TEXTO DEL DOCUMENTO ->
○ ○ ○
Inició sus estudios en el Seminario de Oviedo al finalizar el bachiller, siendo del grupo de vocaciones tardías, y cursó la Sagrada Teología en la Universidad Pontificia de Salamanca; que le dejó la huella profesoral y didáctica que manifestaba tanto en sus homilías, como sus en clases en el Seminario y en el instituto Jovellanos, pronunciadas e impartidas con sabiduría y originalidad. Recibió la ordenación sacerdotal en la parroquia de Santiago de Sama, el 1 de agosto de 1965. Han sido cincuenta y cinco años de sacerdocio entregados a la Iglesia todos en la ciudad de Gijón, de la que sabía como nadie su última historia, porque de todo siempre tomaba apuntes y notas.

Comenzó su andadura en la parroquia de San Lorenzo de Gijón en el otoño de 1966, con el párroco Manuel Alvares Menéndez –hombre simpático, de amplias amistades y relaciones, avispado y sagaz, de antigua a oratoria sagrada–. Allí, realizó la reforma litúrgica del templo, labor que el párroco le encomendó en el período de las vacaciones que él pasaba en la montaña asturleonesa. Presentía las críticas de los amantes de lo de siempre, para los que puede siempre mucho más lo “vetera” que lo “nova”. Algo frecuente en el mundo eclesiástico cuando Jesús fue un innovador. Se armó lío, pero el templo quedó esplendido. Zapico no era ningún manazas; tenía buen sentido de lo estético y del arte religioso. Cuando Don Manuel volvió de la montaña, encontró San Lorenzo transformado y a su Silverio –le quería mucho y encomiaba su valía– amenazado de ser asado en la parrilla.
○ ○ ○
SECCIÓN DE DATOS ->
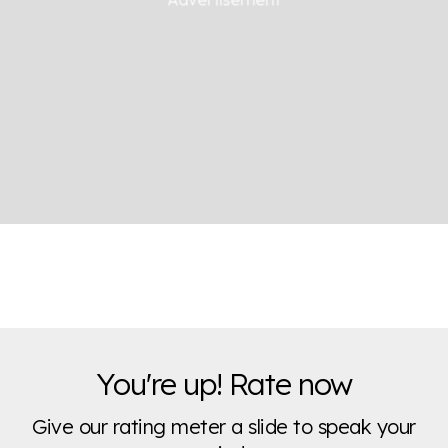
You're up! Rate now
Give our rating meter a slide to speak your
○ ○ ○
CONSIGNA 1 ->
Responda estas preguntas sobre el texto acerca de la vida sacerdotal de Zapico:
(a) ¿En qué universidad cursó la Sagrada Teología?
(b) ¿En qué parroquia y en qué fecha recibió la ordenación sacerdotal?
(c) ¿Qué labor le encomendó el párroco de San Lorenzo durante sus vacaciones?
CONSIGNA 2 -> Continúe el texto sobre la vida sacerdotal de Zapico a partir de su última oración.

RESPUESTA 1 ->
(a) En la Universidad Pontificia de Salamanca.
(b) En la parroquia de Santiago de Sama, el 1 de agosto de 1965.
(c) La reforma litúrgica del templo.

RESPUESTA 2 ->
En el año 1970, en pleno boom de crecimiento de la población de Gijón y de la génesis de varios nuevos barrios, D. Gabino Díaz Merchán decide crear nuevas parroquias, una de ellas en Laviada, donde estuvo la empresa de vidrio y loza que le dio nombre. En unos bajos sin luces comenzó la historia de esta parroquia, que de un pequeño embrión es hoy una Iglesia Cuerpo de Cristo, que experimenta la presencia divina en sus celebraciones, alaba al Señor con alegría, siente la fuerza del Resucitado reflejada en la inspirada imagen, obra de Luis García Muñiz, también iluminado por él, que irradia luz y vida nueva, comunica esperanza y que impulsa a la comunidad a mostrarse caritativa, defensora de la dignidad y los derechos humanos, solidaria con todos los necesitados y ecuménica en su espíritu religioso. Silverio lleva años como delegado de ecumenismo, y como cura conciliar está tocado con esa preocupación de la unión de los cristianos que fue una de las que motivó el Concilio.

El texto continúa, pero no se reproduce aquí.